These new LLMs were dropped over a scientific culture dealing with excess information in its literature. Worse still, this excess of scientific papers cannot simply be taken at face value but require careful analysis to be used properly. Simultaneously, every researcher is under pressure to add more papers to the literature as quickly as possible—with a preference for contributing good papers, sure, but avoiding an empty CV being a more pressing need. So no one was surprised when a paper by Zhang et al. (2024) recently started making rounds on social media after some users posted a print of the paper’s Introduction section containing the phrase “Certainly, here is a possible introduction for your topic”—a sentence that clearly suggested the use of an LLM during the writing of the manuscript.4 This was far from being an isolated case, and soon there were several other examples being circulated in response.
While these examples illustrate sloppy uses of AI in writing research, there is evidence that LLM use in writing papers is much more widespread than explicitly acknowledged by authors (Gray, 2024, Preprint). In fact, the practice of using LLMs when writing papers and grants is actually gaining acceptance (Nordling, 2023; Requarth, 2023; Tregoning, 2023; Gruda, 2024), and you can even find guidelines for it (e.g., Seckel et al., 2024; and https://www.thetransmitter.org/from-bench-to-bot/). But regardless of how responsible is the use of AI in the confection of papers and grants, the underlying motivation often lies, as Messeri and Crockett (2024) put it, in “the impulse to produce more science, more quickly and more cheaply.”5
Although there are important shortcomings in current LLMs (not least their propensity to produce so-called hallucinations6), the restraints that should be inspired by such limitations are overcome by their enormous potential to accelerate the production of papers. They are pitched (and already used) not only for writing papers after research is done, but also to write grant proposals and code for analyses (Owens, 2023; Prillaman, 2023; Seckel et al, 2024). They are also being used for peer review and for carrying out literature reviews as part of the research process (Conroy, 2023; Nordling, 2023; Donker, 2023). Soon, we may have papers written by AI, based on research planned with the help of AI, with funding obtained using an AI-written grant, which is then read and evaluated by AI. At some point, we should start asking ourselves what is being lost in this process of automation and what is the point of further increasing speed while further reducing reflection. But right now, we seem too busy feasting on our newfound productivity.
And what about scholarly publishers—how are they impacted by LLMs? There have been expressions of concern here and there, as journals fear the explosion of submissions beyond what they can handle, with an increase in shoddy, low-effort papers (or even outright frauds) that nonetheless require high effort to parse, and the consequent increase in the (mis)use of AI for peer review (Conroy, 2023; Box 3). There is, of course, the expectation that scientists should put in some extra free labor and share the responsibility of dealing with this mess to keep journals going. In the words of Bernd Pulverer, head of scientific publications at EMBO Press, “This [emerging problem with AI] is not something that can be delegated entirely to journals” (quoted in Conroy [2023]). No mention was made about paying for the work required to address these problems, as it seems profits should be delegated entirely to journals.7
The potential (mis)uses of AI in science
A recent paper stated that “the perceived cognitive and material limitations of scientists [...] makes trusting AI tools and welcoming them into our communities of knowledge deeply appealing” (Messeri and Crockett, 2024). Such limitations will seem increasingly stark as we deal with the products of AI in the scientific literature: as the problem of literature volume worsens, AI tools will be in greater demand, creating a vicious circle. Or a virtuous circle, if you are a publisher or an AI company. Because it seems the solutions envisioned for the problems AI is aggravating all boil down to (you guessed it) using more AI.
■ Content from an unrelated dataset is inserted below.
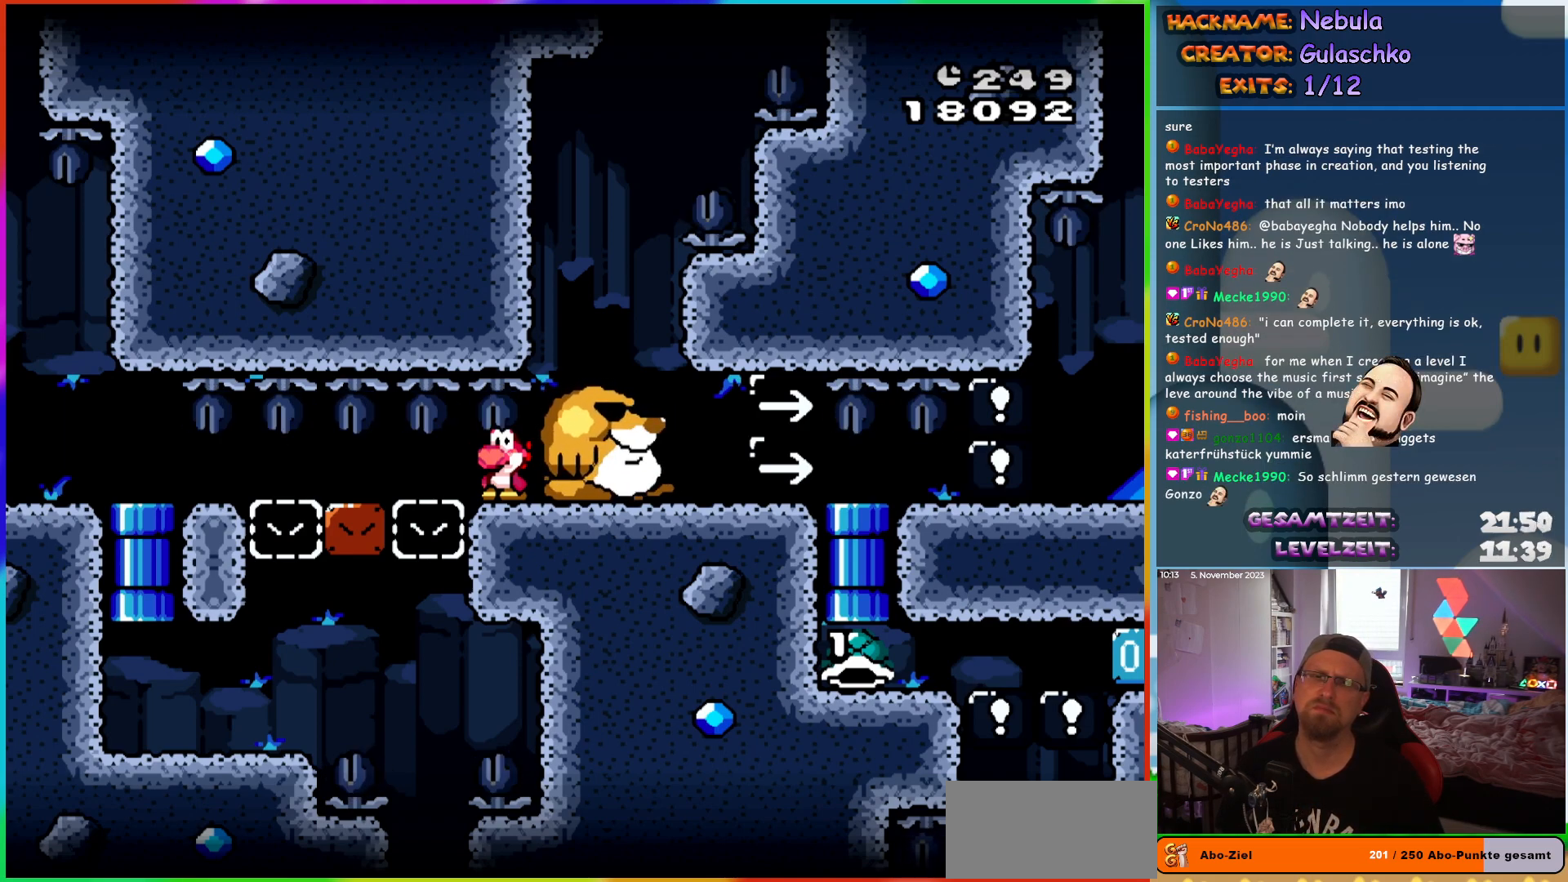
{"buttons": ["DPAD_LEFT"], "events": []}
Messeri and Crockett (2024) provide a good summary of the current visions (and their accompanying illusions) for the possible roles of AI in science. Two of the possible visions they discuss are particularly relevant in their potential interactions with the publishing industry: AI as Oracle and AI as Arbiter. The use of AI as an Oracle is a natural consequence of the huge volume of information produced every year, making it impossible for scientists to keep pace even within their specific topics of expertise. The Oracle function of AI will supposedly fix this problem because it can process, summarize, and predigest information from a large number of papers. In fact, reviewing the literature is already one of the activities being delegated to LLMs. Behind this trend is the implicit assumption that whole swaths of literature describing experiments and results can be compressed into short summaries without losing important nuance and that we can actually advance knowledge without bothering to engage with the complexity of available evidence.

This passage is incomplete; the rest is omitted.